Cuando hablamos de Dios, muchas veces lo representamos como un ser maravilloso, un ser todopoderoso. Creo que la mejor manera de representar a Dios es hablar de su misericordia: Dios es un ser misericordioso; la misericordia es la base de su ser.
La misericordia no es tener lástima, es decir, es más que sentir pena por los sufrimientos, los problemas de otra persona. La misericordia es sentir profundamente la desdicha de otra persona y hacer esfuerzos para remediarla. Usamos también la palabra “compasión”. Esta palabra viene de “con-padecer”, es decir, padecer, sufrir con la otra persona. Y esto es importante. Aunque compasión y misericordia tienen un sentido parecido, la misericordia es más profunda. La misericordia sale de lo profundo del corazón, es poner el corazón con la otra persona que sufre, es llegar a sentir su sufrimiento y ofrecer todo el empeño para dar remedio.

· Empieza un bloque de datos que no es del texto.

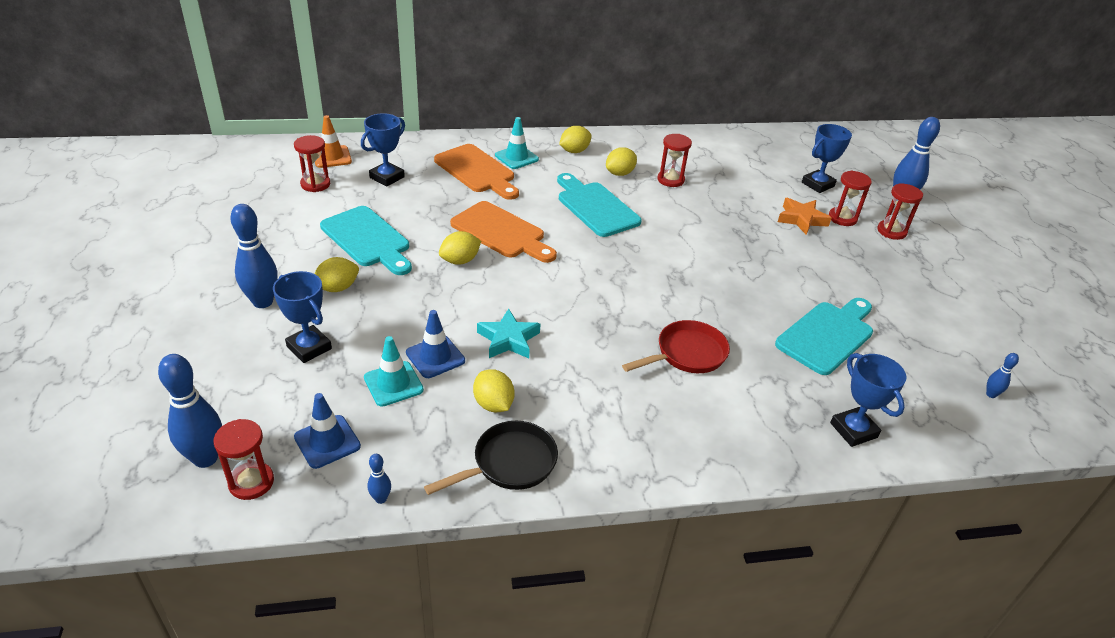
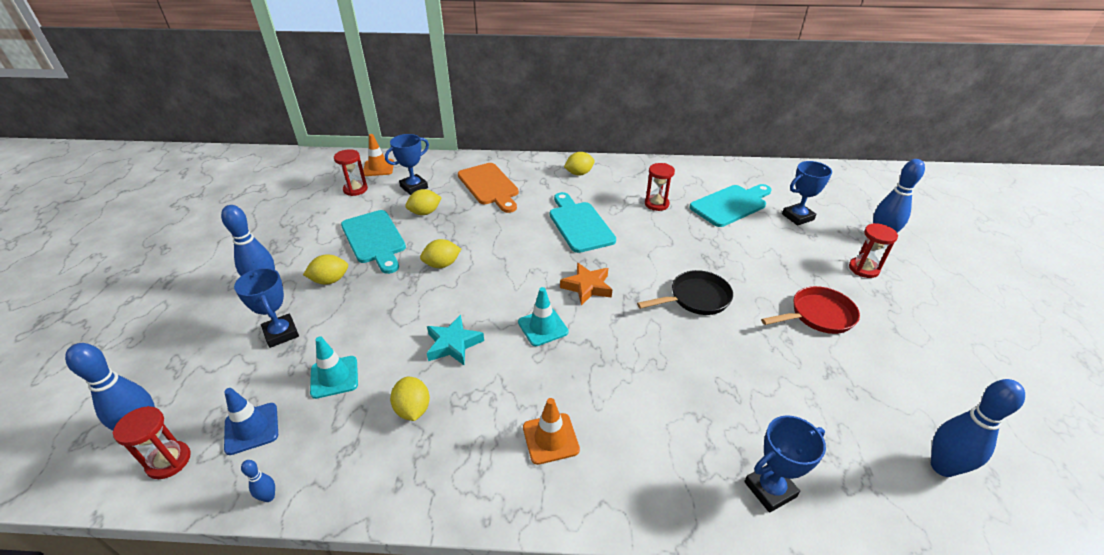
camera: 15 degrees right, 0 degrees up
(435, 357) = (382, 354): blue traffic cone -> none
(501, 232) = (488, 241): orange cutting board -> none
(509, 463) = (402, 476): black pan -> black pan (696, 298)
(516, 157) = (527, 176): turquoise traffic cone -> turquoise traffic cone (543, 327)
(620, 173) = (612, 195): yellow lemon -> yellow lemon (425, 212)
(642, 413) = (550, 438): none -> orange traffic cone
(687, 354) = (616, 378): red pan -> red pan (818, 315)
(801, 219) = (772, 250): orange star -> orange star (587, 287)
(827, 335) = (768, 374): turquoise cutting board -> turquoise cutting board (731, 205)
(842, 218) = (814, 252): red hourglass -> none
(853, 430) = (770, 489): blue trophy -> blue trophy turned 75 degrees clockwise
(991, 394) = (942, 467): blue bowling pin -> blue bowling pin, size x2.14

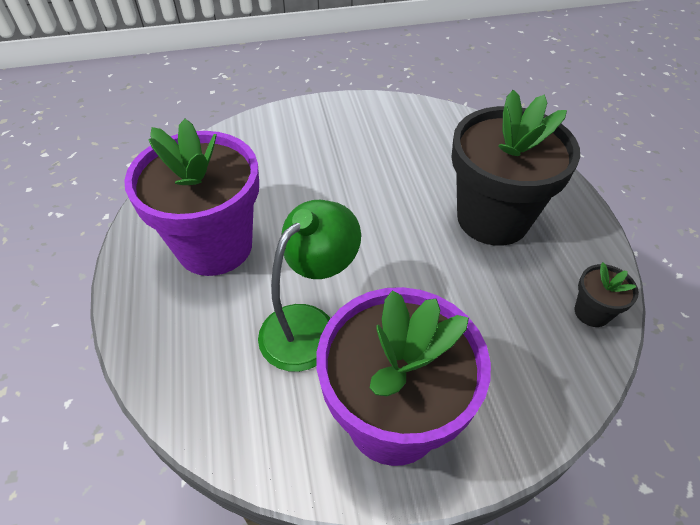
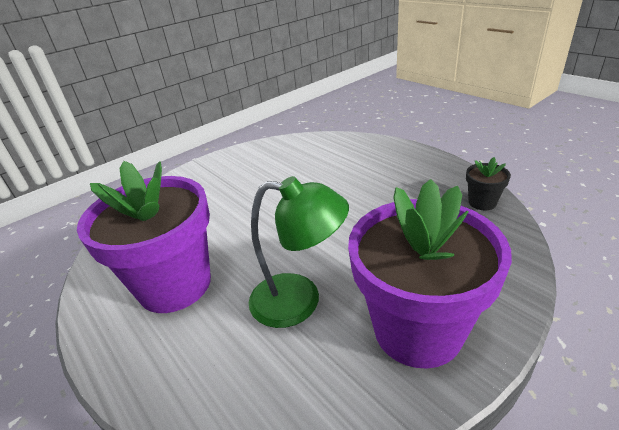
camera: 25 degrees left, 15 degrees down
(309, 325) = (300, 301): green lamp -> green lamp turned 90 degrees clockwise
(492, 218) = (375, 180): black flower pot -> none

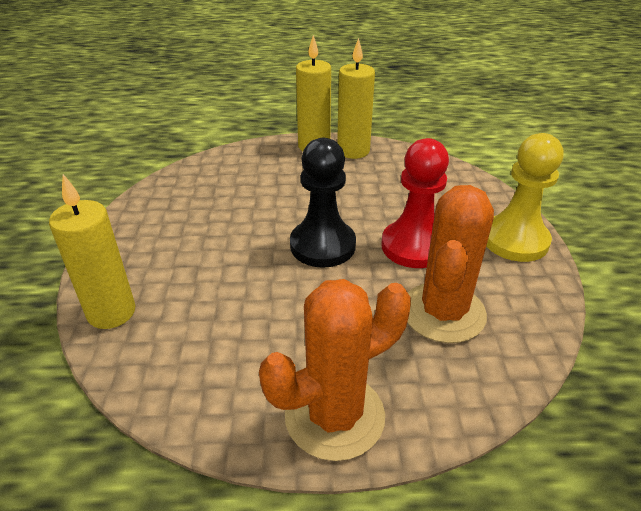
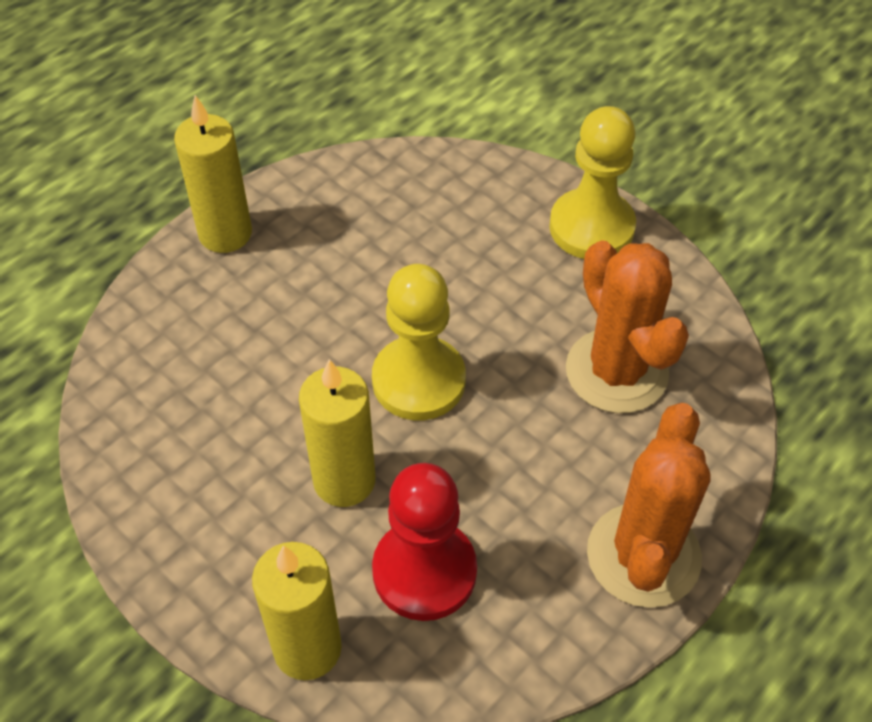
camera: 45 degrees left, 15 degrees up
(322, 245) = (419, 380): black pawn -> yellow pawn
(353, 151) = (285, 208): yellow candle -> yellow candle (344, 481)
(414, 246) = (509, 309): red pawn -> red pawn (424, 571)

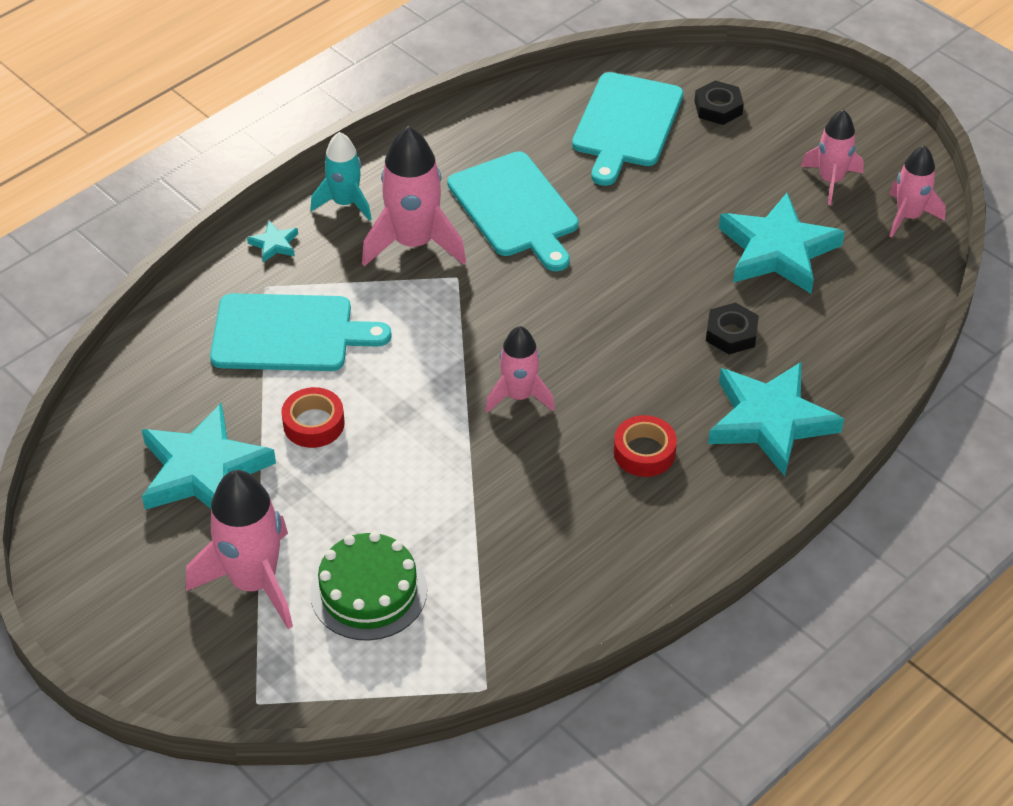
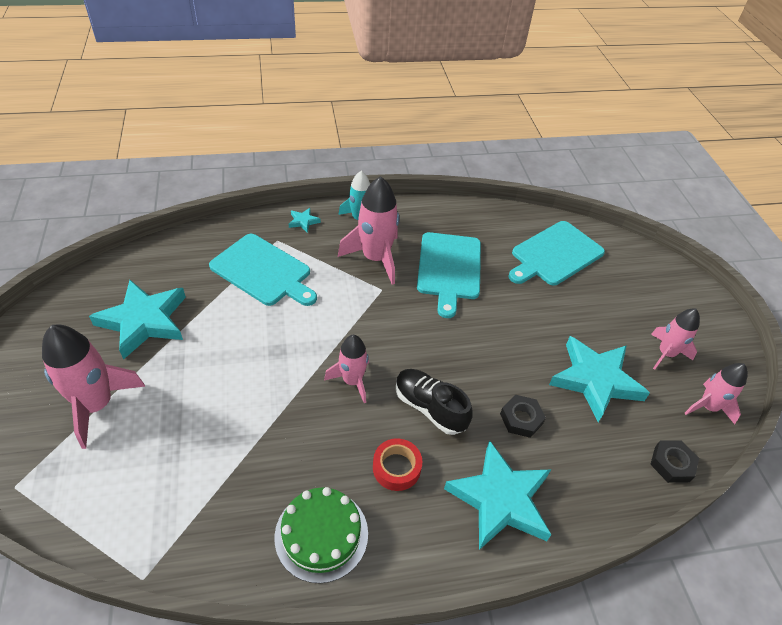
camera: 30 degrees right, 0 degrees up
(313, 424) = (225, 329): red tape -> none
(368, 591) = (148, 454): green cake -> green cake (321, 534)
(627, 376) = (430, 407): none -> black shoe
(718, 108) = (620, 272): black nut -> black nut (672, 464)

Así es Dios. Sabe que somos pequeños, débiles y pecadores. Sabe que sufrimos por muchas razones: la mayor de ellas es el pecado. Nos acompaña y, como remedio, nos envía a su Hijo. Lo más importante que hizo y hace Jesús no son los milagros, sino que él que toma sobre sí nuestras debilidades (Mt 8,17). Él, que no conoció el pecado; Dios lo hizo pecado por nosotros (1 Co 5,21). Él, que es Dios, no guardó para sí su rango divino, sino que se despojó de sí mismo, se hizo hombre, el más humilde, pequeño de los hombres; se hizo esclavo, obedeció hasta la muerte de Cruz (Flp 2,6-11). Es su manera de vivir nuestros sufrimientos y de tomarlos para sí.
Los santos son seres humanos como nosotros, pero han conocido y vivido algo de la misericordia de Dios, de la misericordia que es Dios. El Padre Hurtado es un ejemplo muy claro de ello.